Album Review: Primal Scream make their strongest album since 2002’s ‘Evil Heat’ with ‘More Light’.
There are few bands more erratic than Scottish alt-rock band Primal Scream. For every strong effort (Vanishing Point, XTRMNR, Evil Heat), there are moments that fall flat (Give Out, But Don’t Give Up, Riot City Blues). For whatever reason, the band is at it’s best when it butts heads between psychedelic rock and fried electronica, and turns everything up to 11.
So More Light is a very welcome return to that sound, produced by veteran DJ and soundtrack composer David Holmes. My Bloody Valentine’s guitarist Kevin Shields, also returns to the fold, offering the sonic guitar squalls that helped make their late 90’s, early 00’s output so thrilling.
The album begins by flying its freak flag high with 2013, a nine minute opus that conjures Beatles-era psych, with seductive saxophone and Shield’s swirling, laser beam guitar licks. Gillespie’s lyrics as always tend toward the 60’s hippy-dippy revolutionary; What happened to the voices of dissent? Getting rich I guess/every generation buys the lie, just like the one before..
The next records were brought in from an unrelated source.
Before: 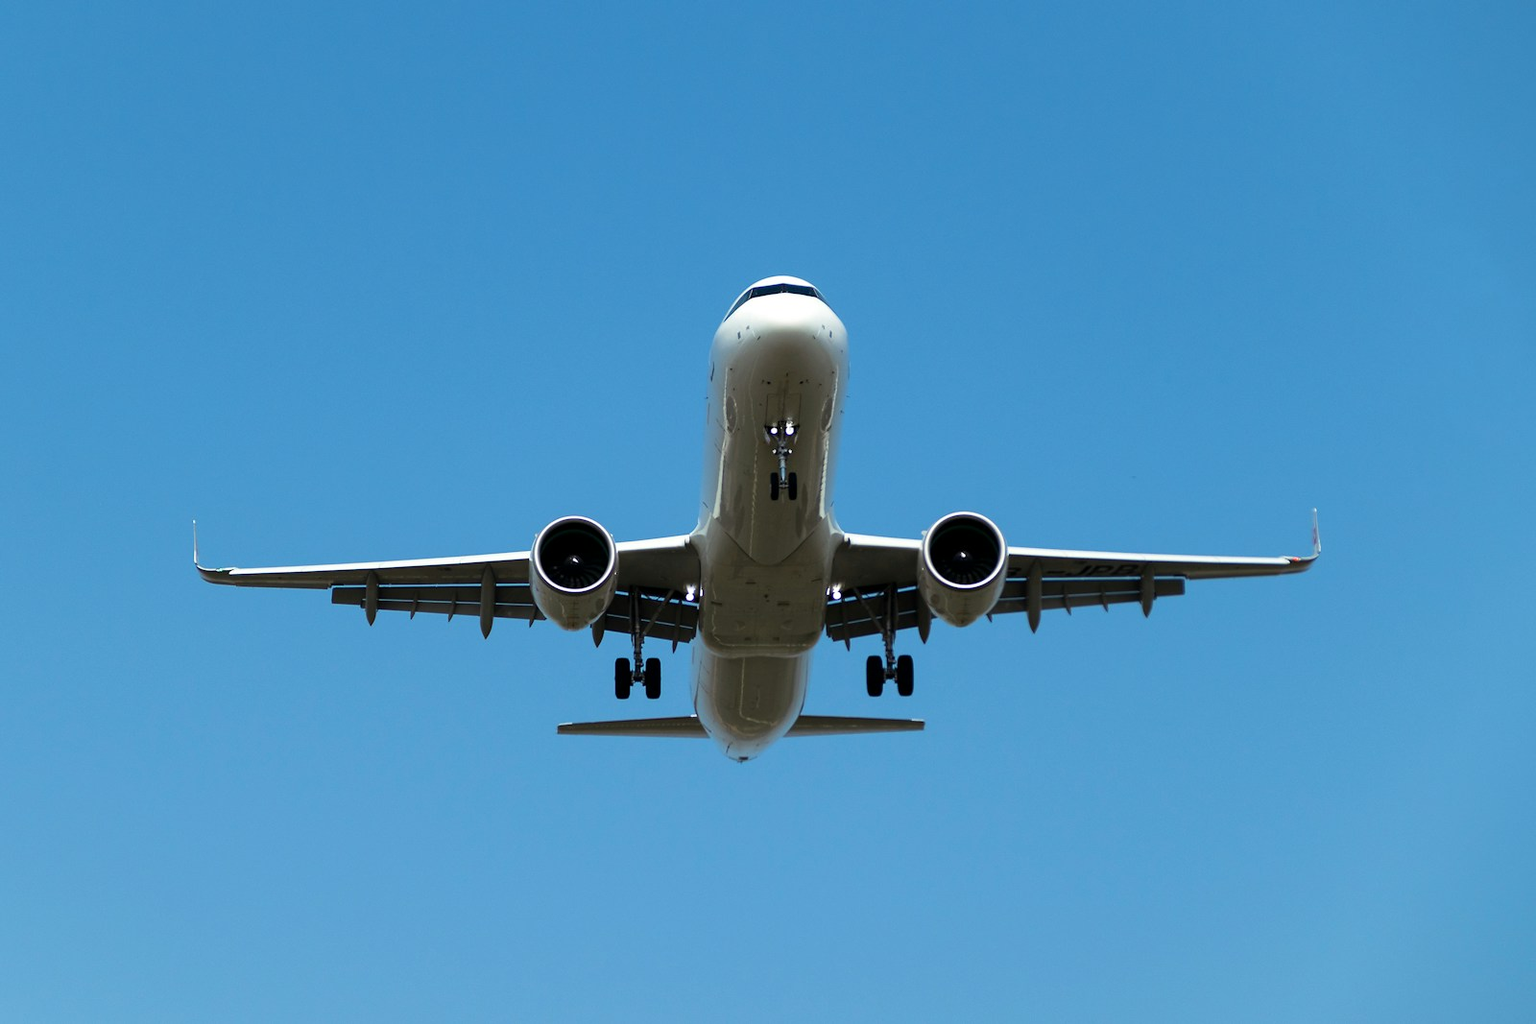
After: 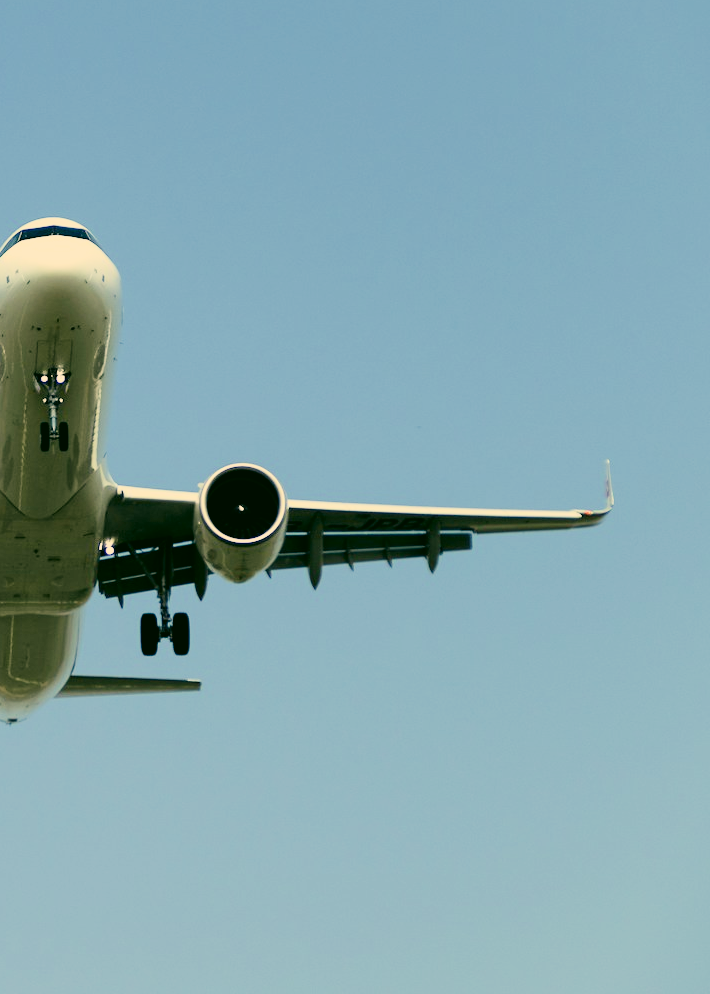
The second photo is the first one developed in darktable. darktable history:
color correction: highlights a* 5.3, highlights b* 24.26, shadows a* -15.58, shadows b* 4.02
exposure: black level correction 0, exposure 0.7 EV, compensate exposure bias true, compensate highlight preservation false
crop: left 47.628%, top 6.643%, right 7.874%
contrast brightness saturation: contrast 0.15, brightness 0.05
filmic rgb: black relative exposure -7.32 EV, white relative exposure 5.09 EV, hardness 3.2
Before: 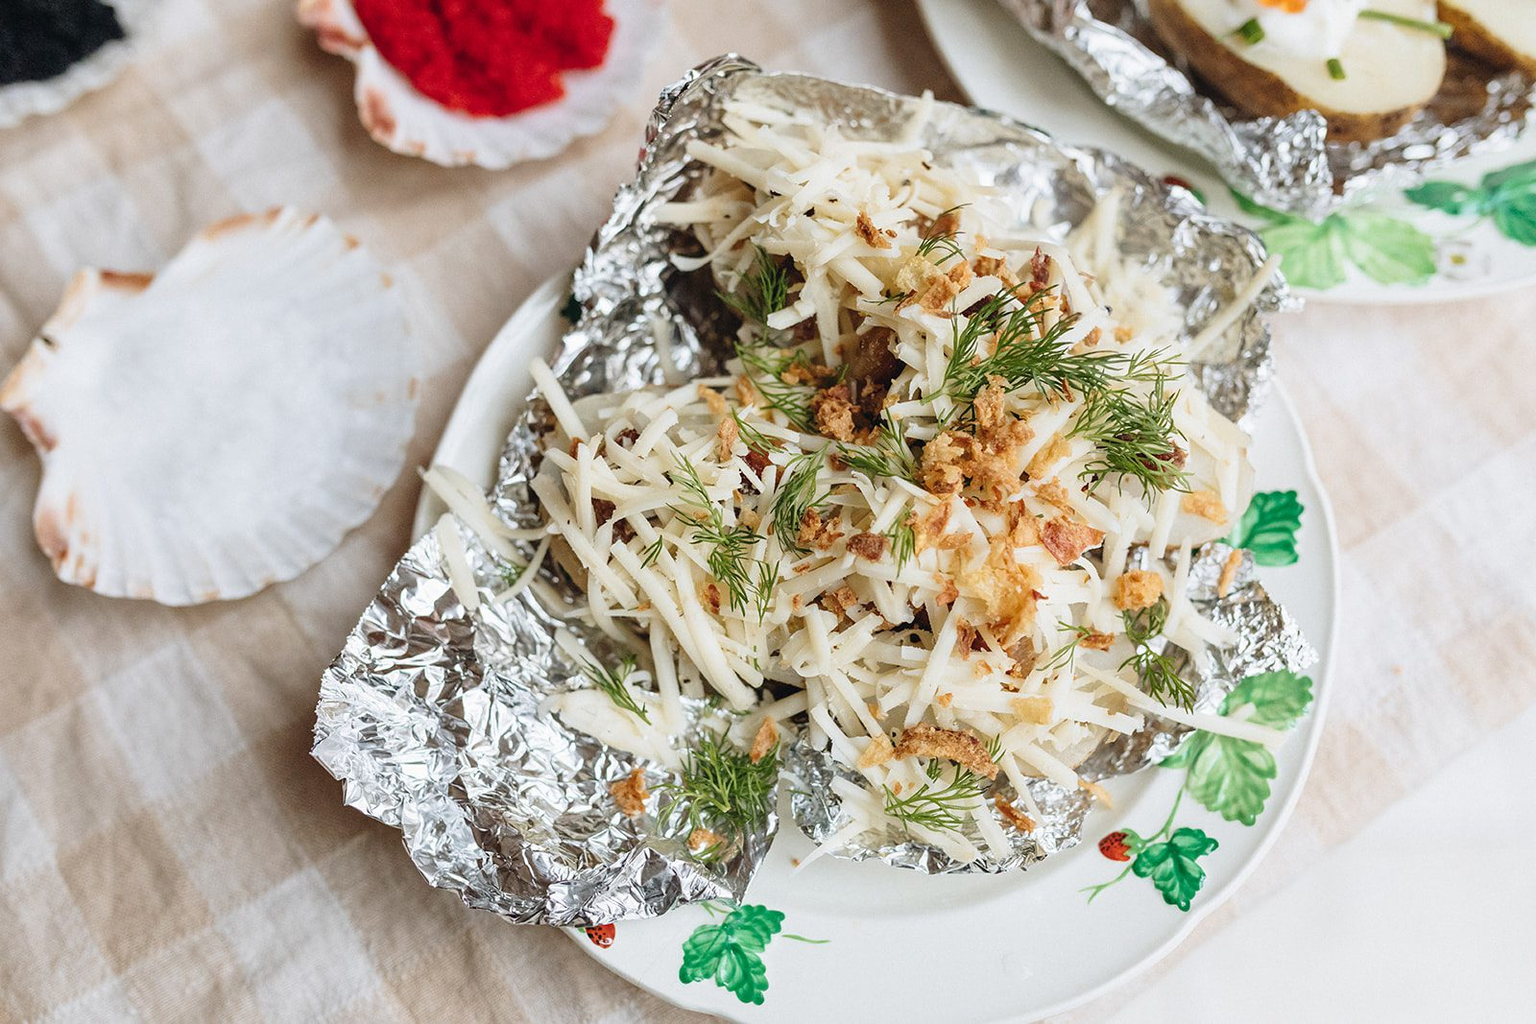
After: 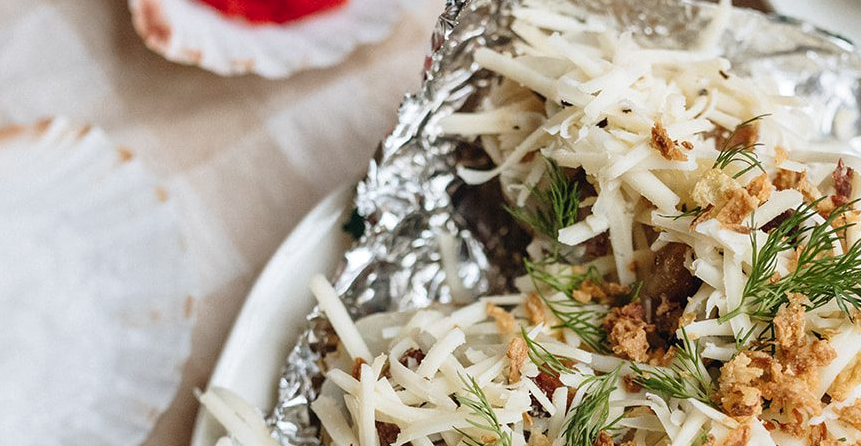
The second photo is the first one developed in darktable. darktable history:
local contrast: mode bilateral grid, contrast 20, coarseness 50, detail 119%, midtone range 0.2
crop: left 15.077%, top 9.269%, right 31.078%, bottom 48.862%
River Of Pain offers cool middle eastern dread, with nods to Massive Attack’s Inertia Creeps; all cooing whispers and eerie sitar drones before erupting into a bizarre orchestral climax.
Culturecide brings to mind Pills from XTRMNR with ominous keyboards and Gillespie’s half spoken-half sung delivery. It offers a sobering critique of our shattered economic state: Bottom of the pyramid/economic state/working two jobs on a minimum wage/paying the taxes/paying the rent/can’t clothe the kids cause the money’s been spent.
Hit Void is another Shields-assisted rocker, beautiful and atonal all at once, offering such a seismic sonic eruption that it’s energy is barely contained by the recording.
The melancholy chamber-pop of Tenement Kid and the surf-rock of Goodbye Johnny conjure the more oceanic, ambient textures of Vanishing Point.
Sideman has Stooge-ish garage rock panache with a groovy guttural bass line, and Gillespie offering his best sleazy sneer, and Turn Each Other Inside Out is a nice grimy take on krautrock.
The album goes at such a pleasant pace and solid sound, that it’s a shame it ends on such a weak note as the lame Rolling Stones knock off It’s Alright, it’s Okay, one of the weakest tracks the band’s ever recorded (and sadly the first single. Why are so many bands leading with their worst foot forward these days?)
But as a whole, More Light shows that Primal Scream can make a wicked racket when they can get their shit together.